- Артист, тоже мне… - бурчит мне в спину друг.
Преодолев слишком длинный коридор, я оказался в своей комнате, где с радостью рухнул на кровать, раскидывая руки и ноги, и блаженно закрывая глаза.
- Как же я устал… - шепчу я, потягиваясь. – Нужно вздремнуть…
Перевернувшись на бок и даже не сняв обуви, я погрузился в лёгкую дрёму. Настолько лёгкую, что моё сознание продолжало фиксировать гул работающей посудомоечной машинки, речь диктора в телевизоре и рёв машин на улице.
Переворачиваюсь на спину, тру глаза и так и застываю, наслаждаясь тем, что никуда не нужно спешить, ничего не нужно делать и, главное, ничего не нужно бояться. Пройдя войну я начал очень ценить подобные маленькие радости обычной жизни.
Кажется, мне всё-таки удалось заснуть. Открываю глаза, в комнате царит мрак, прорезаемый лишь светом тонкого серпа луны, что мерцает над большим городом непривычным голубовато-белым свечением.
Сажусь и широко зеваю, лениво оглядываюсь. Тянусь к прикроватной лампе, взгляд падает на часы, которые показывают ровно полночь. Улыбаюсь сам себе, переведя взгляд в окно, на голубоватый тонкий стан молодой луны, потом вновь на часы, нажимаю кнопку, и комнату заливает мягкий свет.
- Элиот? – кричит друг.
- Что? – не особо желая узнать правду, кричу я в ответ.
- Иди, пожалуйста, ко мне! – голос друга звучит как-то непривычно взволновано.
- Чара, мне больно ходить, сам иди ко мне!
- Элиот, это ОЧЕНЬ важно!
- Ладно… - отвечаю я, спуская ноги на пол и вставая.
Выйдя в коридор я стал озираться, после чего крикнул:
- И где ты, в какой комнате? Отзовись!
- В своей спальне!
Вздыхаю и иду в сторону спальни друга. Дверь к комнату открыта, почти на самом пороге стоит Чара, словно сросшись ногами с полом.
- Корни пустить надумал? – спрашиваю я, ухмыляясь. – И что ты хотел мне показать или сказать? Ради чего ты вытащил меня из тёплой постельки? Ох, если это что-то неважное…
- Сомневаюсь, что это хоть в какой-то вселенной может быть не важно. – отвечает Чара. – Сам посмотри. – друг кивает вперёд, заодно показывая рукой.
Без особого энтузиазма провожу взглядом за рукой Чары и замираю.
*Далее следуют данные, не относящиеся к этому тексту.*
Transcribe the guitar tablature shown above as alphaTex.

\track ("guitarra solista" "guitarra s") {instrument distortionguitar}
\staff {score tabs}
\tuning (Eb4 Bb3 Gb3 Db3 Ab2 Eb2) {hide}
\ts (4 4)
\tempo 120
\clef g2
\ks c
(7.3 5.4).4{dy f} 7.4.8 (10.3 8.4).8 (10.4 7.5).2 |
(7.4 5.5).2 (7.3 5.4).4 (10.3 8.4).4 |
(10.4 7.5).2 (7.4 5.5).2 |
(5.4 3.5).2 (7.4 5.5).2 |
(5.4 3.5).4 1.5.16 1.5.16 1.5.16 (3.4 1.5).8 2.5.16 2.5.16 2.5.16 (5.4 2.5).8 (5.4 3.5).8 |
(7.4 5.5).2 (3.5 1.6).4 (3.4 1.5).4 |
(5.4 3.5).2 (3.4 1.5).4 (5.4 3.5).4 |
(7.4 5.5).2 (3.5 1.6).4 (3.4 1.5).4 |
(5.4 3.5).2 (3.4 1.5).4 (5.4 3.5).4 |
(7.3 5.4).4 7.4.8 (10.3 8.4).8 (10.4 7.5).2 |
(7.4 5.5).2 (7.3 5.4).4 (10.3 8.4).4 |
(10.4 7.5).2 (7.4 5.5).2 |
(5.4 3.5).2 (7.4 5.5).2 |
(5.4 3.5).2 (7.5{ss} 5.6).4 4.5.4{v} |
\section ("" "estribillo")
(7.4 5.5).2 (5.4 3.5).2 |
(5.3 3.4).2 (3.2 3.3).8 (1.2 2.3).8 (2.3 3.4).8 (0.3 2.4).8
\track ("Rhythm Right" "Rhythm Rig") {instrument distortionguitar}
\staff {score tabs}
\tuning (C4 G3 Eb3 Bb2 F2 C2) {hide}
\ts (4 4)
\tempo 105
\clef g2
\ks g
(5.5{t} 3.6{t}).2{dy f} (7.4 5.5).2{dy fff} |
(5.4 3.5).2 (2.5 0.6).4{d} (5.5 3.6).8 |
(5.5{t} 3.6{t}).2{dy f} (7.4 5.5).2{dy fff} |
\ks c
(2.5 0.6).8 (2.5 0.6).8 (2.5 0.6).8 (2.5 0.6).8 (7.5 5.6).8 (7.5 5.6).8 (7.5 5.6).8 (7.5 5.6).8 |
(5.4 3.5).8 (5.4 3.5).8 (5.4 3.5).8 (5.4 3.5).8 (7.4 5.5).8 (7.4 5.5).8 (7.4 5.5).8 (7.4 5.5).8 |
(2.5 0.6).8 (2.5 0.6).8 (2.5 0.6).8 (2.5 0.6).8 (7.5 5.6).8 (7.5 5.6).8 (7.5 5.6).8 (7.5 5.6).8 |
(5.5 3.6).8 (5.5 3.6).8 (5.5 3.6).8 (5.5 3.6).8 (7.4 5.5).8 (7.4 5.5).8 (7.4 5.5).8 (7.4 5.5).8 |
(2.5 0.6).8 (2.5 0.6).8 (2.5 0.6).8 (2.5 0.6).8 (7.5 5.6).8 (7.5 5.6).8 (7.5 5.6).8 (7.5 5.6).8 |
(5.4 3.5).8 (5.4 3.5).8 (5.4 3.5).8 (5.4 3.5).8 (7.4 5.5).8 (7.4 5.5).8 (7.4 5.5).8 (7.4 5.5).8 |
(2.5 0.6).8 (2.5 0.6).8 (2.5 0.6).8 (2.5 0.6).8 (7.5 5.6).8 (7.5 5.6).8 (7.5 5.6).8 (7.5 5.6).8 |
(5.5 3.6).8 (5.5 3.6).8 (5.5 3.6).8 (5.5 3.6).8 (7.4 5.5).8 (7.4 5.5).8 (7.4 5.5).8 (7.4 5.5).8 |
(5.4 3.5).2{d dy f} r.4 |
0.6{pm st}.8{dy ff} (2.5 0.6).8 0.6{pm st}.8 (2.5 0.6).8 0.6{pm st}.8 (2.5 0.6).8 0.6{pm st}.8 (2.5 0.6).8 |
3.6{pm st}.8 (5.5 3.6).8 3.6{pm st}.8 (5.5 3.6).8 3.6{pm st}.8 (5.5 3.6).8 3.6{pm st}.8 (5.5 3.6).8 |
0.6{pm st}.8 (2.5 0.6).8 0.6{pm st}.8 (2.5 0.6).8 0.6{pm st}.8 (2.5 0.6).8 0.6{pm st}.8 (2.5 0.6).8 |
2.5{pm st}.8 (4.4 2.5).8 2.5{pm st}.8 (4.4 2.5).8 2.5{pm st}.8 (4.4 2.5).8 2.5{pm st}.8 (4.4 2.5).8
Внутри образуется какой-то непонятный клубок эмоций, брови вопросительно изгибаются, оборачиваюсь на Чару.
- Чара… - подбираю слова. – Это что?
- Полагаю, мы немного ошиблись насчёт Хвоста… - отвечает друг, продолжая сверлить взглядом одну точку достаточно большого помещения.
Там, на полу, приковав к себе наши озадаченные взгляды, сидел маленький ребёнок, играя с рёберными костями, которые остались от ужина Хвоста. Вокруг малыша валялись клоки волчьей шерсти.
- Не может быть… - говорю я, делая шаг вперёд.
Услышав шаги, малыш оборачивается, разглядывая нас большими серо-голубыми глазами. Выпустив из маленьких ручек кость, малыш неумело встал и потопал к нам, обхватывая мои ноги ручками и тонко-радостно говоря:
- Папа.
В моём лексиконе не нашлось слов, которые смогли бы выразить моё удивление.
- Полагаю, Хвосту нужно нормальное имя. – говорит Чара.
Малыш отпускает меня и переключает внимание на Чару, так же обнимая его, тычась маленьким личиком в его ноги.
- Мы подобрали оборотня… - шепчу я, смотря перед собой и ничего не видя. – Как так?
- Они же в детстве ничем не отличаются от обычных волчат, мы не могли знать…
- Как? Как?! – начинаю кричать я.
- Тихо ты! – шикает Чара. – Не пугай ребёнка.
- Ребёнка? Чара, ты вообще понимаешь, с чем мы связались? Его сородич чуть нас не убил!
- Но он нас не тронет. – защищает малыша Чара.
Мальчик-волчонок поднимает на меня свои большие невинные глаза, наполненные слезами.
- Вы меня не любите? – спрашивает он. – Вы меня бросите?
Вот, чёрт, откуда в трёхлетнем ребёнке, который только обратился из зверя, столько боли?
- Элиот, - говорит Чара, беря малыша на руки, - мы не можем его бросить. У него никого нет кроме нас.